9 Auf die im vorliegenden Fall, bei dem es sich um keinen Anlassfall handelt, gegenständliche Bemessung der Mindestsicherungsleistung für den Mitbeteiligten für die Monate Mai bis August 2015 ist die aufgehobene Wortfolge somit weiter anzuwenden.

10 Der Verfassungsgerichtshof ging im zitierten Erkenntnis davon aus, dass die aufgehobene Wortfolge die Bedarfsorientierte Mindestsicherung im Fall des Aufenthalts eines volljährigen Mindestsicherungswerbers "auf Grund einer gerichtlichen Weisung in einer therapeutischen Wohneinrichtung" ausnahmslos auf ein "Taschengeld" von 12,5 % des Mindeststandards reduziere und zwar unabhängig davon, ob und in welchem Ausmaß die Kosten des Aufenthalts tatsächlich vom Bund getragen würden (RZ 24). Dies stelle aus näher dargestellten Gründen einen Verstoß gegen den auch den Gesetzgeber bindenden Gleichheitssatz dar (RZ 33).

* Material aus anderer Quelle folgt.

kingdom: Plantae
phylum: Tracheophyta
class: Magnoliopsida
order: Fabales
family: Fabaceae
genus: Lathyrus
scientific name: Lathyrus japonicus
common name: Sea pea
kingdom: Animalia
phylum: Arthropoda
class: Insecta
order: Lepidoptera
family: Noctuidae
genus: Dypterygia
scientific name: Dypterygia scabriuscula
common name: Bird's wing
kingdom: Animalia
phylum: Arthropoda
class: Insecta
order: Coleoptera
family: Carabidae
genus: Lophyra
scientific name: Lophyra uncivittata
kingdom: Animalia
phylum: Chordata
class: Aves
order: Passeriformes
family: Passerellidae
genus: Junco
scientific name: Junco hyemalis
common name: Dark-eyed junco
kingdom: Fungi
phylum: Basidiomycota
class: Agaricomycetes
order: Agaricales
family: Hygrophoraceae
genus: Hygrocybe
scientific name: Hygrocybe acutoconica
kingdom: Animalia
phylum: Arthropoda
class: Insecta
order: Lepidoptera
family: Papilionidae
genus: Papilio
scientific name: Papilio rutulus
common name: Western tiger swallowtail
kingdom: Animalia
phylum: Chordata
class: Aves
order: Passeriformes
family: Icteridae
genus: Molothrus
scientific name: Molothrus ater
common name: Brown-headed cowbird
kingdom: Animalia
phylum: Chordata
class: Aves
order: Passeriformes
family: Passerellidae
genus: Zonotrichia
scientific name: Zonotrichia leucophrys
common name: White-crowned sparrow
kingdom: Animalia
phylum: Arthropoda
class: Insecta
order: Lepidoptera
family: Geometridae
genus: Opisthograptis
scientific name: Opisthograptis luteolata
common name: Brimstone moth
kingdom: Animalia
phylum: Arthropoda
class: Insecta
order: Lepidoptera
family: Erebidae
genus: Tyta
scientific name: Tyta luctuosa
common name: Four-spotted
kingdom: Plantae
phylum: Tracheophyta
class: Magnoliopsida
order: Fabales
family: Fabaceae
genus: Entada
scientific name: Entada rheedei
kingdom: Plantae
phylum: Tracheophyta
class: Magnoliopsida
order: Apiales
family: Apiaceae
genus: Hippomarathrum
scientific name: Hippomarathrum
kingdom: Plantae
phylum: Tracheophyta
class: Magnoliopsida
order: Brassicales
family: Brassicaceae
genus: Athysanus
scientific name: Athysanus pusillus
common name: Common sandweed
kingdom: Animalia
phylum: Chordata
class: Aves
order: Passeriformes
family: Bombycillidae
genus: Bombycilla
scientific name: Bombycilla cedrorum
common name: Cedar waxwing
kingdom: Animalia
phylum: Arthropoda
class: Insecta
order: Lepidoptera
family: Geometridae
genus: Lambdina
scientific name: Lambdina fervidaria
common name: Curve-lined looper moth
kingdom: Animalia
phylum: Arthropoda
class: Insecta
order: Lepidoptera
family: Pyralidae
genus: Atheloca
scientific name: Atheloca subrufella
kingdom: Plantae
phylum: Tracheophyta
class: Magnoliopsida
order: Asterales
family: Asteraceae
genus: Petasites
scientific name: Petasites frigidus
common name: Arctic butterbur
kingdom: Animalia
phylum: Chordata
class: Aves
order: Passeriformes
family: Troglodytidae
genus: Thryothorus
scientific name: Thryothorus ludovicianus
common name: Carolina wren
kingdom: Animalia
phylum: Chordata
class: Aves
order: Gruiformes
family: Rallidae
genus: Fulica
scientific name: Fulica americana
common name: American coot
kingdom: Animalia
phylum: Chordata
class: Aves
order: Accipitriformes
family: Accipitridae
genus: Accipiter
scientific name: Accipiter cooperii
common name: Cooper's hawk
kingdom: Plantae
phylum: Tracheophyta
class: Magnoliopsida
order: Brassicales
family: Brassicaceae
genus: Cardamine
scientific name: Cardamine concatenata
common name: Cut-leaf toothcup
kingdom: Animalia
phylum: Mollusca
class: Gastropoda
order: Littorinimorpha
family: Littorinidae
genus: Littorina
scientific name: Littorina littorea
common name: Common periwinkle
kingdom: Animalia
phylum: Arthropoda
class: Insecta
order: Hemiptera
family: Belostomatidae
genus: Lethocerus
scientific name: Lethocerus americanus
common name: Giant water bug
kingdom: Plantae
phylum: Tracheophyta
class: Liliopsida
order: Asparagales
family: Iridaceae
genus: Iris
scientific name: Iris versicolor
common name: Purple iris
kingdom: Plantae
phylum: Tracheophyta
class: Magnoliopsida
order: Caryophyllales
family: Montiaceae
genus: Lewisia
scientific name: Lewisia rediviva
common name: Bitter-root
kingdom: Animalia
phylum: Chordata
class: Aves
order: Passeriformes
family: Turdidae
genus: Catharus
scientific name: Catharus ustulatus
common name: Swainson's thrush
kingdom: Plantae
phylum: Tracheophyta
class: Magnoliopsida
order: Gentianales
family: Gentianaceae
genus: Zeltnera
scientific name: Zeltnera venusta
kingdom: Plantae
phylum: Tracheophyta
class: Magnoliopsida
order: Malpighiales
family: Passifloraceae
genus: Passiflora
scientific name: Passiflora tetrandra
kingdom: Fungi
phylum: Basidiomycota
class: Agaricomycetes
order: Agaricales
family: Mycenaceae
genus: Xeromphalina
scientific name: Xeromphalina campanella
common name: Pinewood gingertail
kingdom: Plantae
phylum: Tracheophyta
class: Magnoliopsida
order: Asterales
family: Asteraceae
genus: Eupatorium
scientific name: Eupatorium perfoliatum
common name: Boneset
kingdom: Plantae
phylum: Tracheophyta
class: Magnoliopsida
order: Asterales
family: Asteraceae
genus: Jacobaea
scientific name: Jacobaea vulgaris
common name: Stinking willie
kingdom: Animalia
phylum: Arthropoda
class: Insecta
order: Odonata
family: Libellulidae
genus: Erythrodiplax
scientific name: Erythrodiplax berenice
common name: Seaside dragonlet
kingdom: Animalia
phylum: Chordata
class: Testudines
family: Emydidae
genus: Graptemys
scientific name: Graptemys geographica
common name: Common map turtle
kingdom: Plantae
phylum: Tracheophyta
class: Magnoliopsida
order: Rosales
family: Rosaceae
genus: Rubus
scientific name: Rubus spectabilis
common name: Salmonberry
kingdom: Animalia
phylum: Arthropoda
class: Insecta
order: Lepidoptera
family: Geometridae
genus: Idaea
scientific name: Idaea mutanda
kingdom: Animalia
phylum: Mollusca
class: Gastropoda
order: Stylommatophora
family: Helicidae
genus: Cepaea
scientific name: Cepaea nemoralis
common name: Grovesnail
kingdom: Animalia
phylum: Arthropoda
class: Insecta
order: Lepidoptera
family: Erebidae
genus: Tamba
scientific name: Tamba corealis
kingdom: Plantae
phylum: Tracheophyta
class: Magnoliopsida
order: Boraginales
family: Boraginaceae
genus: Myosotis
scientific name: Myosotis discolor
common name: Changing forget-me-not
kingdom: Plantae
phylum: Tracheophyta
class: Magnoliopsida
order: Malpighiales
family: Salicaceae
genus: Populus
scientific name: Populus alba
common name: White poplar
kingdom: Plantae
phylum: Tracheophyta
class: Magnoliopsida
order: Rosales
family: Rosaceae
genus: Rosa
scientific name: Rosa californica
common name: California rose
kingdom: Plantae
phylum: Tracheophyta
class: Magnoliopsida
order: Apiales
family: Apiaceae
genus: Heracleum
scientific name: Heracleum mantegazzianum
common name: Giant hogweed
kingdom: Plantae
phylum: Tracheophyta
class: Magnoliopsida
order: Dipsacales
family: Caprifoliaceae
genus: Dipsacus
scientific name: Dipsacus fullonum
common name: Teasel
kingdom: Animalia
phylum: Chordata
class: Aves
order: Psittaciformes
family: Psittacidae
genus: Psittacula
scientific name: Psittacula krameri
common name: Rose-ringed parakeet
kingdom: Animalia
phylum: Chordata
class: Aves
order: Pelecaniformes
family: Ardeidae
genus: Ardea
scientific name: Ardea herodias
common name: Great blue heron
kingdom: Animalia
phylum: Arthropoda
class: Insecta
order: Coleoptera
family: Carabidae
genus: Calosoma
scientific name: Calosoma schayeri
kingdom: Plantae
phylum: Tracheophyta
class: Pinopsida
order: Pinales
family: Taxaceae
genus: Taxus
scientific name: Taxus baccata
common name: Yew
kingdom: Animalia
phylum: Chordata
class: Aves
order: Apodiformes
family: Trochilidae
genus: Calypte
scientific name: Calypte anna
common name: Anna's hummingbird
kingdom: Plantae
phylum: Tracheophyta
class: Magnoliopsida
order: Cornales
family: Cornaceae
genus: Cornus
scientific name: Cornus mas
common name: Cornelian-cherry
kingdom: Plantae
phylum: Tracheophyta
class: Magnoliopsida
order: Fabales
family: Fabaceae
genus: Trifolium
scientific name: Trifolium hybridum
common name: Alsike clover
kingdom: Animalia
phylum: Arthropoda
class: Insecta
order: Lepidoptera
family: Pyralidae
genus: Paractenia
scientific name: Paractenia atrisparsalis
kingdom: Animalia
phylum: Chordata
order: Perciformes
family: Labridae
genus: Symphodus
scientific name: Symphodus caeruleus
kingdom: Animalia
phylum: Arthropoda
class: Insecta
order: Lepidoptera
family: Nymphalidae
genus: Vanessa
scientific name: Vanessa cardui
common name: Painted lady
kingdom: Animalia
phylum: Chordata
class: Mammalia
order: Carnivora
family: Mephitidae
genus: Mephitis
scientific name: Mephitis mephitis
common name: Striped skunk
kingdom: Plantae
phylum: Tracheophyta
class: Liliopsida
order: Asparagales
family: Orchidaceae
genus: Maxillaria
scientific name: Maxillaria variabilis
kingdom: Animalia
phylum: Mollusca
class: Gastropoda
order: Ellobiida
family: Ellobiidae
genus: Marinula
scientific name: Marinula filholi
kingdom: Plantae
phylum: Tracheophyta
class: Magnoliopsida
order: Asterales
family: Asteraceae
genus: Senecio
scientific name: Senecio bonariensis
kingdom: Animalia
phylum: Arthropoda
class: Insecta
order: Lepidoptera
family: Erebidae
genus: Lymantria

11 Angesichts des eindeutigen Gesetzeswortlautes verbietet sich die vom Verwaltungsgericht vorgenommene Interpretation, wonach die nunmehr aufgehobene Bestimmung nur für solche auf Grund einer gerichtlichen Weisung in einer therapeutischen Wohneinrichtung aufhältige Personen anwendbar ist, denen in dieser Einrichtung volle Unterkunft und Verpflegung gewährt wird. Die Methode der verfassungskonformen Interpretation findet nämlich, wie jede andere Auslegungsmethode auch, ihre Grenze im eindeutigen Wortlaut des Gesetzes (vgl. etwa das hg. Erkenntnis vom 29. Juni 2011, Zl. 2009/12/0141, uva.).

12 Da sich das angefochtene Erkenntnis somit als inhaltlich rechtswidrig erweist, war es gemäß § 42 Abs. 2 Z. 1 VwGG aufzuheben.